GIVEN RECORDS
════════

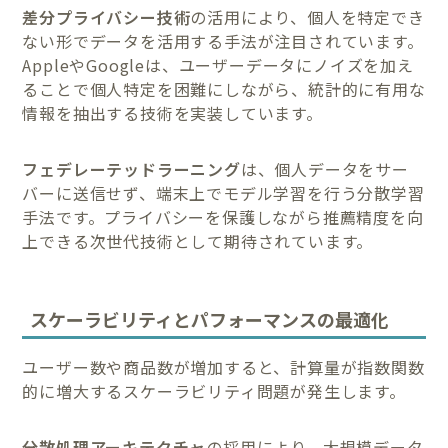
差分プライバシー技術
の活用により、個人を特定でき
ない形でデータを活用する手法が注目されています。
AppleやGoogleは、ユーザーデータにノイズを加え
ることで個人特定を困難にしながら、統計的に有用な
情報を抽出する技術を実装しています。
フェデレーテッドラーニング
は、個人データをサー
バーに送信せず、端末上でモデル学習を行う分散学習
手法です。プライバシーを保護しながら推薦精度を向
上できる次世代技術として期待されています。
スケーラビリティとパフォーマンスの最適化
ユーザー数や商品数が増加すると、計算量が指数関数
的に増大するスケーラビリティ問題が発生します。
分散処理アーキテクチャ
の採用により、大規模データ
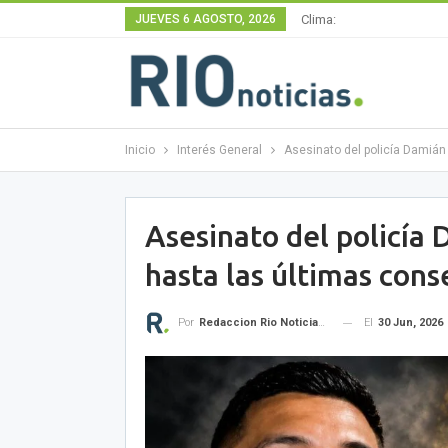
JUEVES 6 AGOSTO, 2026
Clima:
Inicio
Interés General
Asesinato del policía Damián
Asesinato del policía
hasta las últimas con
El
30 Jun, 2026
Por
Redaccion Rio Noticias OK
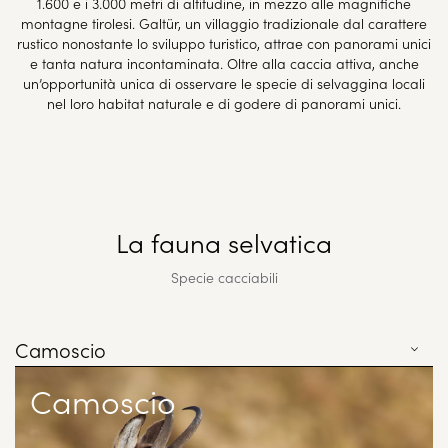
1.600 e i 3.000 metri di altitudine, in mezzo alle magnifiche
montagne tirolesi. Galtür, un villaggio tradizionale dal carattere
rustico nonostante lo sviluppo turistico, attrae con panorami unici
e tanta natura incontaminata. Oltre alla caccia attiva, anche
un’opportunità unica di osservare le specie di selvaggina locali
nel loro habitat naturale e di godere di panorami unici.
La fauna selvatica
Specie cacciabili
Camoscio
Camoscio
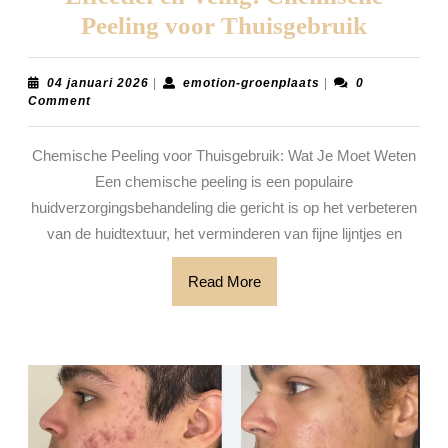
Effectie
Peeling voor Thuisgebruik
en
Veilig:
04
emotion-
04 januari 2026
|
emotion-groenplaats
|
0
januari
groenplaats
Comment
Chemis
2026
Peeling
Chemische Peeling voor Thuisgebruik: Wat Je Moet Weten
voor
Een chemische peeling is een populaire
Thuisg
huidverzorgingsbehandeling die gericht is op het verbeteren
van de huidtextuur, het verminderen van fijne lijntjes en
Read
Read More
More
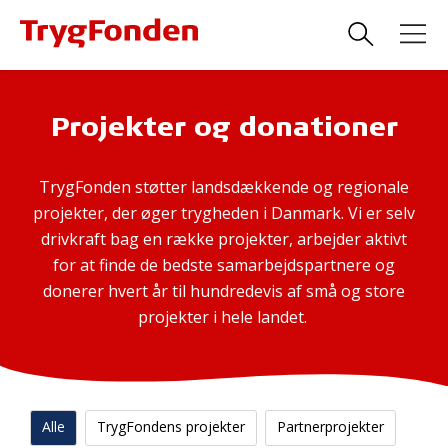
Projekter og donationer
TrygFonden støtter landsdækkende og regionale
projekter, der øger trygheden i Danmark. Vi er selv
drivkraft bag en række projekter, arbejder aktivt
for at finde de bedste samarbejdspartnere og
donerer hvert år til hundredevis af små og store
projekter i hele landet.
Alle
TrygFondens projekter
Partnerprojekter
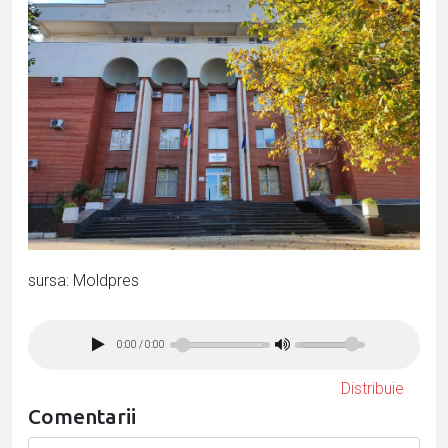
sursa: Moldpres
0:00
/
0:00
Distribuie
Comentarii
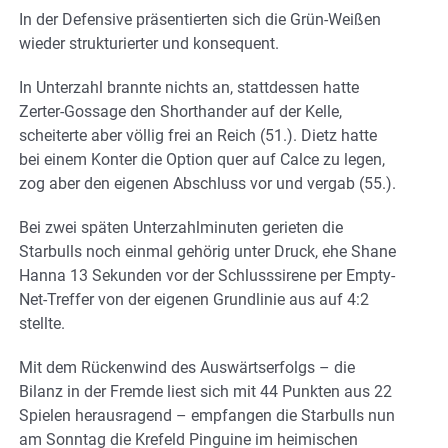
In der Defensive präsentierten sich die Grün-Weißen
wieder strukturierter und konsequent.
In Unterzahl brannte nichts an, stattdessen hatte
Zerter-Gossage den Shorthander auf der Kelle,
scheiterte aber völlig frei an Reich (51.). Dietz hatte
bei einem Konter die Option quer auf Calce zu legen,
zog aber den eigenen Abschluss vor und vergab (55.).
Bei zwei späten Unterzahlminuten gerieten die
Starbulls noch einmal gehörig unter Druck, ehe Shane
Hanna 13 Sekunden vor der Schlusssirene per Empty-
Net-Treffer von der eigenen Grundlinie aus auf 4:2
stellte.
Mit dem Rückenwind des Auswärtserfolgs – die
Bilanz in der Fremde liest sich mit 44 Punkten aus 22
Spielen herausragend – empfangen die Starbulls nun
am Sonntag die Krefeld Pinguine im heimischen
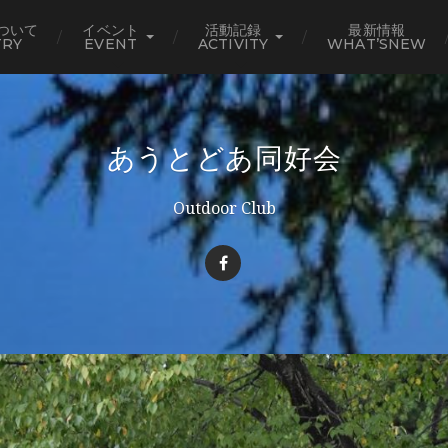
ついて
イベント
活動記録
最新情報
TRY
EVENT
ACTIVITY
WHAT’SNEW
あうとどあ同好会
Outdoor Club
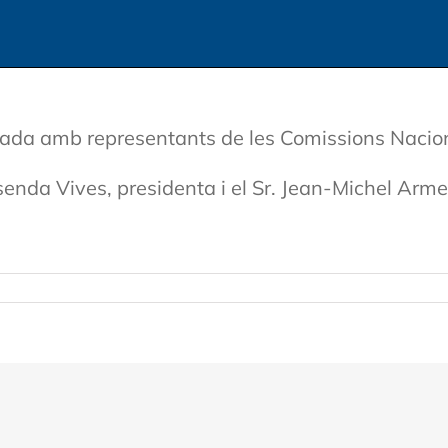
ualada amb representants de les Comissions Nacio
isenda Vives, presidenta i el Sr. Jean-Michel Arme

════════

WRITTEN TASK
Give the count of lines in the listing that hold the word "Thuisgebruik", with no other text.

FINISHED EXERCISE
2